▸ **Ausgewählter Auszug**:

THEATERPÄDAGOGIK ist die BRÜCKE zum HANDELN
In einer komplexen, dynamischen Welt erscheint es mir oft hilfreich, Begriffe zu klären und in ein stimmiges Verhältnis zu bringen. In vielen Hinsichten reicht es meiner Erfahrung nach nicht, dies einmal zu tun, sondern wir leben uns als Menschen ständig in Dinge hinein und aus Dingen hinaus; es gilt also, sich die wichtigsten Orientierungen so oft vor Augen zu halten, bis man Eins mit ihnen wird, denkend und handelnd.
Diese Differenzierung geschah nicht aus eigenen Bedürfnissen; sondern im Kontext einer Durchführung und konzeptionellen Rechtfertigung eines Demokratie-Projekts vor einigen Jahren; und was heißt konzeptionell? – Im Grunde ging es um die Rechtfertigung einer integren demokratischen Herangehensweise und damit eines ganzen Berufsstandes, der leider zu wenig verbreitet ist, und für den kein ausgereifter Markt existiert, wie z.B. für Heizungsinstallateure, Professoren oder andere. Die „Richtigen“ müssen sich noch oder immer neu finden und dabei ihre gemeinsame Verantwortung im Bildungsbereich vor Missverständnissen, propagandistischer Ausbeutung und Unterdrückung schützen.

▸ **Datensätze**:
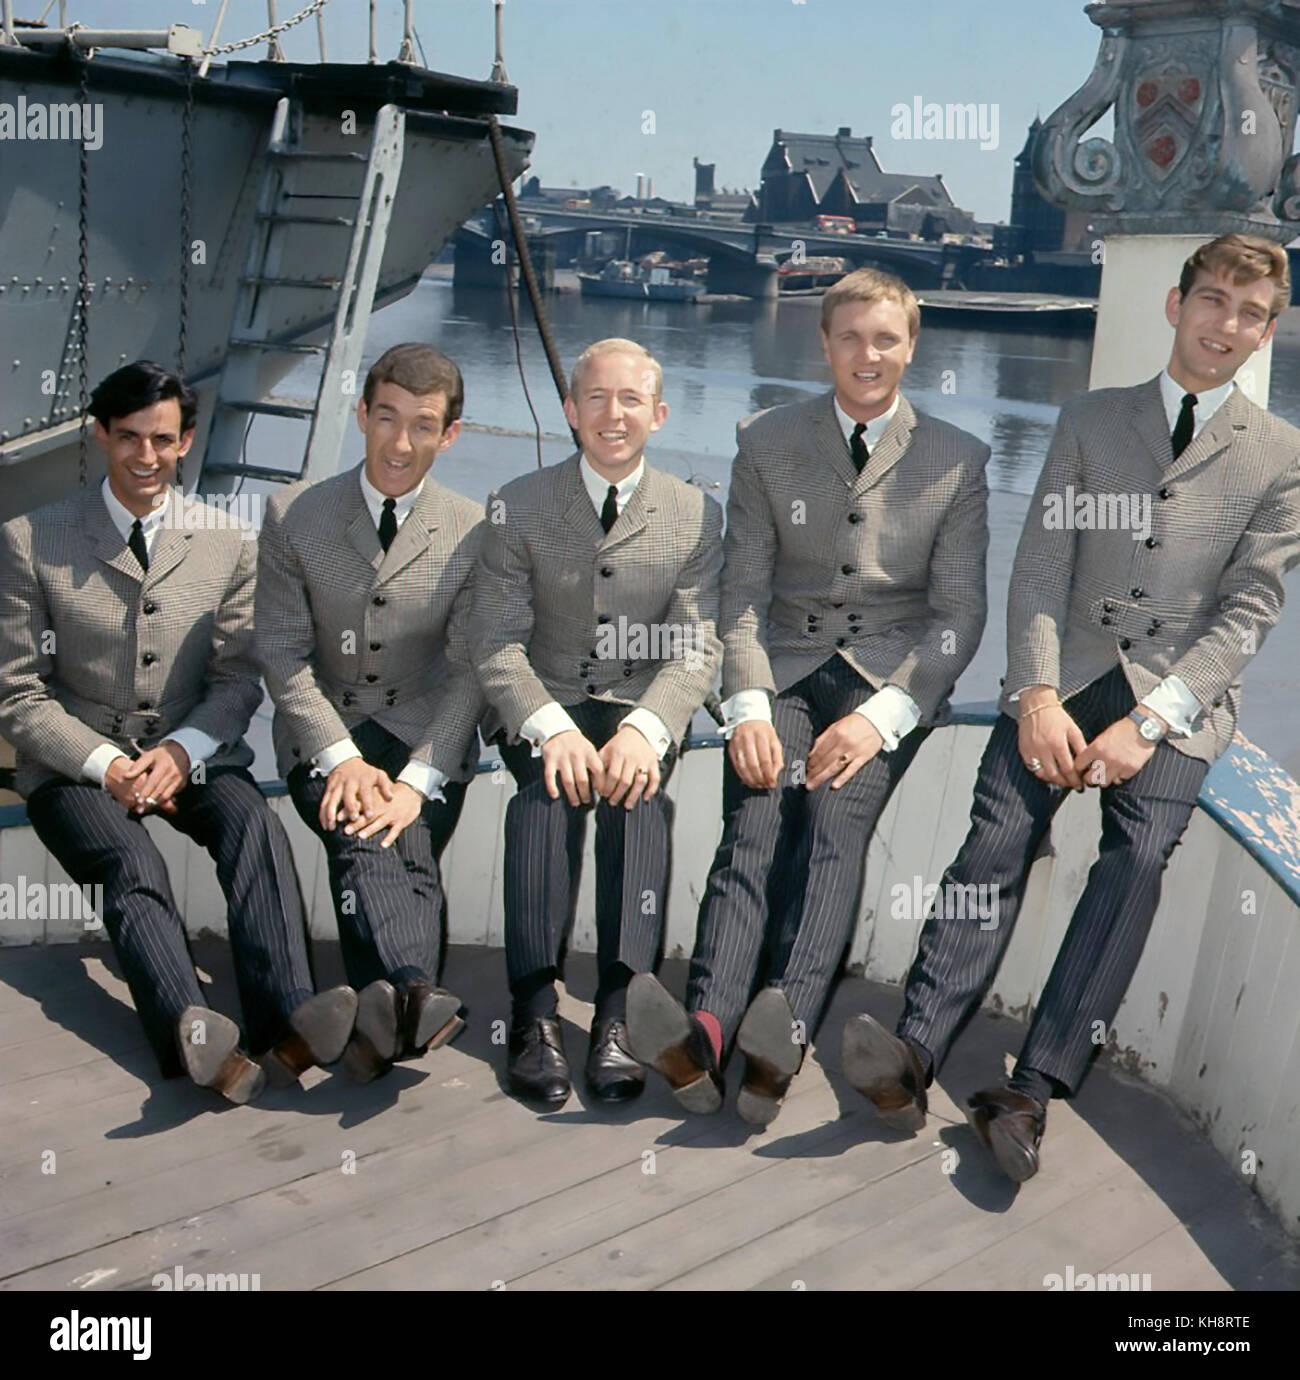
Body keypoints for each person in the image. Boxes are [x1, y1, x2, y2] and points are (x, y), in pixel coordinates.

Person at [841, 233, 1300, 1182]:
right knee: (996, 836)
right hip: (1070, 666)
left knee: (1136, 858)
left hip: (1176, 695)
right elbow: (1042, 566)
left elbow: (1250, 608)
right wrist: (1037, 694)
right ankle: (916, 1048)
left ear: (1270, 328)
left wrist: (1151, 722)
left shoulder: (1283, 458)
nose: (1227, 324)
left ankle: (1033, 1090)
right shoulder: (1091, 419)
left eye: (1250, 312)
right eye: (1212, 300)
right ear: (1176, 306)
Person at [627, 268, 991, 1127]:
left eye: (886, 339)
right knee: (753, 820)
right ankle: (712, 1029)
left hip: (886, 678)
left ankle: (778, 1037)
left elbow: (959, 615)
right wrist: (746, 706)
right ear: (824, 344)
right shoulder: (766, 440)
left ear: (911, 346)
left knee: (833, 826)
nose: (868, 355)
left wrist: (881, 717)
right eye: (851, 338)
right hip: (784, 663)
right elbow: (742, 595)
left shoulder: (958, 459)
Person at [0, 361, 355, 1103]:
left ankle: (285, 1021)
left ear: (187, 440)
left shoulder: (229, 541)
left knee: (253, 827)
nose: (146, 459)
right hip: (74, 765)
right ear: (101, 435)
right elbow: (18, 695)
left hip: (191, 751)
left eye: (162, 440)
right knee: (132, 866)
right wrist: (106, 765)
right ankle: (191, 1039)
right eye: (128, 438)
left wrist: (180, 751)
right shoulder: (32, 540)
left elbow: (236, 679)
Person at [471, 337, 723, 1108]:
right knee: (544, 801)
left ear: (658, 413)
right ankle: (535, 1012)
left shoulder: (695, 513)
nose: (613, 416)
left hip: (636, 706)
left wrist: (647, 730)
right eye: (597, 399)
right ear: (572, 409)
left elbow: (695, 645)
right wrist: (550, 728)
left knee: (638, 800)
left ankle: (620, 1011)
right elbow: (494, 641)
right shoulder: (518, 503)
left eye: (630, 400)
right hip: (543, 699)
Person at [257, 344, 484, 1081]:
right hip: (325, 735)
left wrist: (416, 778)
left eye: (423, 425)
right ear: (362, 414)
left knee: (388, 828)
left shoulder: (477, 531)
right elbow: (283, 657)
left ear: (450, 435)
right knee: (368, 826)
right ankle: (414, 990)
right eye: (385, 418)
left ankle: (384, 1011)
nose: (400, 443)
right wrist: (344, 759)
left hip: (429, 740)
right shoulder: (295, 515)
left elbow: (472, 672)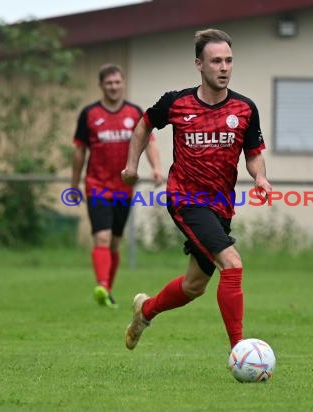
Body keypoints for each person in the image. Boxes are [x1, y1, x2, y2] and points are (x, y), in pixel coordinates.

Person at [121, 29, 272, 350]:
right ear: (199, 65)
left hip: (221, 206)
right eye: (216, 61)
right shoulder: (176, 103)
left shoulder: (245, 109)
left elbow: (254, 153)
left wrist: (260, 177)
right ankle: (240, 351)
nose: (224, 67)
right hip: (186, 199)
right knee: (232, 264)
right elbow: (144, 124)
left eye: (229, 61)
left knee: (194, 286)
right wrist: (132, 166)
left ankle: (145, 311)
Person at [72, 63, 163, 309]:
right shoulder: (89, 114)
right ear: (101, 85)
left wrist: (156, 167)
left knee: (113, 242)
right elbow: (79, 150)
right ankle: (101, 283)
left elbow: (149, 141)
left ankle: (107, 291)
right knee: (101, 237)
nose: (113, 86)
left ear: (123, 83)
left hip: (124, 187)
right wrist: (74, 183)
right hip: (97, 185)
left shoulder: (135, 113)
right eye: (108, 83)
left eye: (117, 82)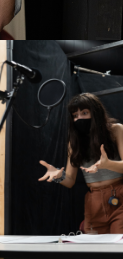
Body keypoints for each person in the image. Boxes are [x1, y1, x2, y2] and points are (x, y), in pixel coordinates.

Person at [39, 93, 123, 234]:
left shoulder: (115, 130)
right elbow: (70, 181)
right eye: (75, 115)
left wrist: (107, 164)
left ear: (95, 112)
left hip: (119, 196)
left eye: (84, 113)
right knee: (94, 250)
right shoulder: (75, 141)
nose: (79, 118)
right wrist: (58, 176)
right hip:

▸ **Verständnisfragen**:
(a) Beantworte diese Fragen zum Text über Theaterpädagogik:
(i) Was soll man sich so oft vor Augen halten, bis man Eins mit ihnen wird?
(ii) In welchem Zusammenhang geschah die Differenzierung der Begriffe?
(iii) Welche Berufe werden als Beispiele für einen ausgereiften Markt genannt?
(b) Führe den Text über Theaterpädagogik nach seinem letzten Satz weiter.
Die Datensätze haben mit dem Text über Theaterpädagogik nichts zu tun.

▸ **Antworten nach Punkten**:
(a)
(i) Die wichtigsten Orientierungen.
(ii) Im Kontext einer Durchführung und konzeptionellen Rechtfertigung eines Demokratie-Projekts vor einigen Jahren.
(iii) Heizungsinstallateure und Professoren.

(b)
Ich kann nur sagen, man braucht sich hier mit nichts weiter auseinander zu setzen, wenn es um Auftragstheater geht, bei dem alles von vornherein auf eine bestimmte Erwartung hin festgelegt ist. Hier werden dynamische Entwicklungs- und Emanzipationsprozesse ermöglicht.
Wenn dagegen eine Obrigkeit bestimmen will, was die Betroffenen zu denken und zu sagen haben, handelt man sich zuverlässig Konflikte und Widerstände statt Entwicklung ein. Theater kann Diktatur und Dominanz oder demokratische Befreiung sein, aber nicht beides zugleich. Und kulturelle Muster wechselt man nicht wie Kleider – sie beruhen auf Generationen. Kultur erfindet man immer wieder neu, indem man weiter wächst – man gestaltet sie, oder wird von ihr mit gestaltet.